Required action:
Can you give the lines between the one holding "Und gäbe es" and the one holding "muss klar werden.", inclusive, again, swapping "Urzeichen" for "Grundzeichen" and leaving everything else unchanged?

[Records for this exercise Boundary: Start]

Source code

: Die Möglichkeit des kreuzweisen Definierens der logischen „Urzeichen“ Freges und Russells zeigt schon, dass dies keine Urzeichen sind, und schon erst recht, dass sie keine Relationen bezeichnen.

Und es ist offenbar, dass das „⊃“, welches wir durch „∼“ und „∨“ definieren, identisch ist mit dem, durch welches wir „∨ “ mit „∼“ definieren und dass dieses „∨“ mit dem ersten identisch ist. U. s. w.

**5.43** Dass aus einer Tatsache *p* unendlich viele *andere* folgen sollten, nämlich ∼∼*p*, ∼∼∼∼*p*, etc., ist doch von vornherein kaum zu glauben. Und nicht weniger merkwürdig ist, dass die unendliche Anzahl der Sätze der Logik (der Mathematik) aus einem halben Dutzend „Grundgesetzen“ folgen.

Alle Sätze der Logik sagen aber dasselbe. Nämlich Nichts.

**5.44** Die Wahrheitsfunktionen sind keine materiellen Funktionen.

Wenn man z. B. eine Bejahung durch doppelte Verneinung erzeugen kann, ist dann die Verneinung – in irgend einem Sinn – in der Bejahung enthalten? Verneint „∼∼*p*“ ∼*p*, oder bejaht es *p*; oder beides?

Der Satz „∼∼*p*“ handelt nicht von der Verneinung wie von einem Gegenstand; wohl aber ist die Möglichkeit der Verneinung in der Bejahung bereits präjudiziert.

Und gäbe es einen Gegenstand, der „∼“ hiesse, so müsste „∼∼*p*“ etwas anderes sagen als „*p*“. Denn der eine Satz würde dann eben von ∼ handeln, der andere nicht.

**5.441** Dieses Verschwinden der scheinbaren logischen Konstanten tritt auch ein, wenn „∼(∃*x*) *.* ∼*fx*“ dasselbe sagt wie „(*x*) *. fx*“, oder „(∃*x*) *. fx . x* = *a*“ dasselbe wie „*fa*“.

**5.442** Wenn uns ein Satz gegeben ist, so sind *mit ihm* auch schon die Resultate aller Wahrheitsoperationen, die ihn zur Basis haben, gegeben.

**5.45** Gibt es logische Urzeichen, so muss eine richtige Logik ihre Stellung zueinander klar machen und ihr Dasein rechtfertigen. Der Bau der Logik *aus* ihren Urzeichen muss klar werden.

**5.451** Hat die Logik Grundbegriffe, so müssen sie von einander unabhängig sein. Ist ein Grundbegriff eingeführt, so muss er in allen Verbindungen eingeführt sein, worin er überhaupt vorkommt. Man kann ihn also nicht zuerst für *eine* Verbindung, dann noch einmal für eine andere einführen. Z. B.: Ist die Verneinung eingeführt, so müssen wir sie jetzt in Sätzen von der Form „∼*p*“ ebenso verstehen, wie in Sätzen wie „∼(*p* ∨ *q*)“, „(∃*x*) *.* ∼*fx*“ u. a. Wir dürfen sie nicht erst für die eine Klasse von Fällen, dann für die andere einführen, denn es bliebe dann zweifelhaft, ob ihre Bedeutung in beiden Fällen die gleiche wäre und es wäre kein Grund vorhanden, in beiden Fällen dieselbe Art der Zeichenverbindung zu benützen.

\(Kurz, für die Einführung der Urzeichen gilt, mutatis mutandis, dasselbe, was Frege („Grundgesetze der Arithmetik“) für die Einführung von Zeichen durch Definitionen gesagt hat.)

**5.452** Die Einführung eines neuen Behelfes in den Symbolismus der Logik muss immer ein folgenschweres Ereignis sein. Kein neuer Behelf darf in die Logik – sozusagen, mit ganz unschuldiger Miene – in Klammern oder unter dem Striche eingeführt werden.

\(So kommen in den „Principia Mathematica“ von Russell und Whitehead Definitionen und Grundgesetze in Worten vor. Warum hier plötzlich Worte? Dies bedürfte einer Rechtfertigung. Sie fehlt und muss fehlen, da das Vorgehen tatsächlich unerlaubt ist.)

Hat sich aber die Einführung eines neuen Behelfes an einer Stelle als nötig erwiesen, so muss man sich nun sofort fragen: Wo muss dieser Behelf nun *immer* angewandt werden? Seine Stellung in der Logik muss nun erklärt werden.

[Records for this exercise Boundary: End]
[Records for this exercise Boundary: Start]

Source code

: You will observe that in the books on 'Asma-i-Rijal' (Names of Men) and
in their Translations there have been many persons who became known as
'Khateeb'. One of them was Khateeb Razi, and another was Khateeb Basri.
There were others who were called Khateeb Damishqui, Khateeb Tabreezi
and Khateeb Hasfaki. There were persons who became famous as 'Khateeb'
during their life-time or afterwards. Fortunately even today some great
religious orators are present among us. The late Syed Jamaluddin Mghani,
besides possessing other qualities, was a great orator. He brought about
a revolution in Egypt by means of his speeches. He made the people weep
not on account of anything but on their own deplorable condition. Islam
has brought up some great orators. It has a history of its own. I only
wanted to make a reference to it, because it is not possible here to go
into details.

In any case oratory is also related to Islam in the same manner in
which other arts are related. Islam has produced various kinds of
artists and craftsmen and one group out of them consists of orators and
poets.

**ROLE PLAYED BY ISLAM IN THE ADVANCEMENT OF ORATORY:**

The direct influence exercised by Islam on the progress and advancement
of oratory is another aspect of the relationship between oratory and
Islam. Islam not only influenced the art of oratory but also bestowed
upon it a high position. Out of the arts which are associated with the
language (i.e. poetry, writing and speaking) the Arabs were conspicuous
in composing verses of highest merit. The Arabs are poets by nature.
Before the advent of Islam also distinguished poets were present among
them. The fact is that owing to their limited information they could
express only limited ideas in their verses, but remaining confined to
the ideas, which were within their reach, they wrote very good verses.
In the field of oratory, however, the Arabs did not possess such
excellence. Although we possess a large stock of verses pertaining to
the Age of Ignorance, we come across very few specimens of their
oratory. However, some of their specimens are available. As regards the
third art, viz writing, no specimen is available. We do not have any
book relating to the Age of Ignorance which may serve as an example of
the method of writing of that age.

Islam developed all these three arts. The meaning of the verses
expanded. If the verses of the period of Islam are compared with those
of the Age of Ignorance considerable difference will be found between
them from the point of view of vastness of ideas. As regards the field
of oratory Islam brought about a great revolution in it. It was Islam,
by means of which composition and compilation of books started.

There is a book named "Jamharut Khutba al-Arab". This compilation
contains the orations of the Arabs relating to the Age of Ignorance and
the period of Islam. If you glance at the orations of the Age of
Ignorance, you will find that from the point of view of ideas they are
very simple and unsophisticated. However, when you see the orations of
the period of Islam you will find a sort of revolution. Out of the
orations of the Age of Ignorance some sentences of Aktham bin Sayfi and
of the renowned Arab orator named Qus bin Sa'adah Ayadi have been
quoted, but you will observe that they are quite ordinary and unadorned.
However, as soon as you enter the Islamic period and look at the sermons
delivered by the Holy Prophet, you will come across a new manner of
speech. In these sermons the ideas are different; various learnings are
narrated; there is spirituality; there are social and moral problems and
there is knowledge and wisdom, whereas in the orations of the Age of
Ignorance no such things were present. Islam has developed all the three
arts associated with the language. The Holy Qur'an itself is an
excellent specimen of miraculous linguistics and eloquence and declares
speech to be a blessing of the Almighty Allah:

[Records for this exercise Boundary: End]
[Records for this exercise Boundary: Start]

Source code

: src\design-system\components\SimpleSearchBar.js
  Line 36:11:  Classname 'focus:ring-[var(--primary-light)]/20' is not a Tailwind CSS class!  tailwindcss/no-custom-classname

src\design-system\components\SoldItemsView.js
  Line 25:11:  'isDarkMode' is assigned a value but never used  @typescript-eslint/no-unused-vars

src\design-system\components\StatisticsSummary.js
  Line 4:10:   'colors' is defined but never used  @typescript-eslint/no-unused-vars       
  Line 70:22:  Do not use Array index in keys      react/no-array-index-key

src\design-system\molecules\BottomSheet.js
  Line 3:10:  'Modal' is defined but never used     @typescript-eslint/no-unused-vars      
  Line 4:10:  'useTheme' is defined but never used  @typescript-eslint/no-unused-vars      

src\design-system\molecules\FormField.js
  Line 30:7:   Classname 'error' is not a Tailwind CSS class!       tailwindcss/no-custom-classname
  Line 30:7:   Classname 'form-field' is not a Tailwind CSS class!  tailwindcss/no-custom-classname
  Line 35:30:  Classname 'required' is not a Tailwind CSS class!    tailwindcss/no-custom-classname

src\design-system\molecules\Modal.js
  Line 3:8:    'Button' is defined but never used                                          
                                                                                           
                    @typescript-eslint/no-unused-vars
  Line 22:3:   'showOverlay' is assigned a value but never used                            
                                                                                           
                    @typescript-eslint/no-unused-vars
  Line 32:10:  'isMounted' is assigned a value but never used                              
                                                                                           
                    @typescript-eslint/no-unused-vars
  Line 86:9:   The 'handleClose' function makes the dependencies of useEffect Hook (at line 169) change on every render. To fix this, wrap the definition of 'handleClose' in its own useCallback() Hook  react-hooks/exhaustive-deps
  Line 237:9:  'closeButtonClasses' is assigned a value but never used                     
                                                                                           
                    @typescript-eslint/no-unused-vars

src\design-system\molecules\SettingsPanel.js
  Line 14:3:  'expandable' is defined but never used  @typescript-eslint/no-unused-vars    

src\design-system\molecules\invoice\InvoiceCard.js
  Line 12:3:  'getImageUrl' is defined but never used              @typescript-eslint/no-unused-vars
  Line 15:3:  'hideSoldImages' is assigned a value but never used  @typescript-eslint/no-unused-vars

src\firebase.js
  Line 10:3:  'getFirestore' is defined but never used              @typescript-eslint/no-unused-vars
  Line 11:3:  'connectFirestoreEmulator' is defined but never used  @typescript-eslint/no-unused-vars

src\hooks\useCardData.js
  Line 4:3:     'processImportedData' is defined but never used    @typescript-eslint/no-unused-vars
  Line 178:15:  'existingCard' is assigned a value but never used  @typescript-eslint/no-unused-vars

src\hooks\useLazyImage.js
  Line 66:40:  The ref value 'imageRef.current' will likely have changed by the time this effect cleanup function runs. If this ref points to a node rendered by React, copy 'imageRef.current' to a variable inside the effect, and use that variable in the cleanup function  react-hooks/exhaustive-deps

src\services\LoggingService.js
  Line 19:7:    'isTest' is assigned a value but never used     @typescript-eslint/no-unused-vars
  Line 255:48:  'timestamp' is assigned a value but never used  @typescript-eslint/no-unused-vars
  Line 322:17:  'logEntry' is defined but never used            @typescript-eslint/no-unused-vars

[Records for this exercise Boundary: End]

Task answer:
Und gäbe es einen Gegenstand, der „∼“ hiesse, so müsste „∼∼*p*“ etwas anderes sagen als „*p*“. Denn der eine Satz würde dann eben von ∼ handeln, der andere nicht.

**5.441** Dieses Verschwinden der scheinbaren logischen Konstanten tritt auch ein, wenn „∼(∃*x*) *.* ∼*fx*“ dasselbe sagt wie „(*x*) *. fx*“, oder „(∃*x*) *. fx . x* = *a*“ dasselbe wie „*fa*“.

**5.442** Wenn uns ein Satz gegeben ist, so sind *mit ihm* auch schon die Resultate aller Wahrheitsoperationen, die ihn zur Basis haben, gegeben.

**5.45** Gibt es logische Grundzeichen, so muss eine richtige Logik ihre Stellung zueinander klar machen und ihr Dasein rechtfertigen. Der Bau der Logik *aus* ihren Grundzeichen muss klar werden.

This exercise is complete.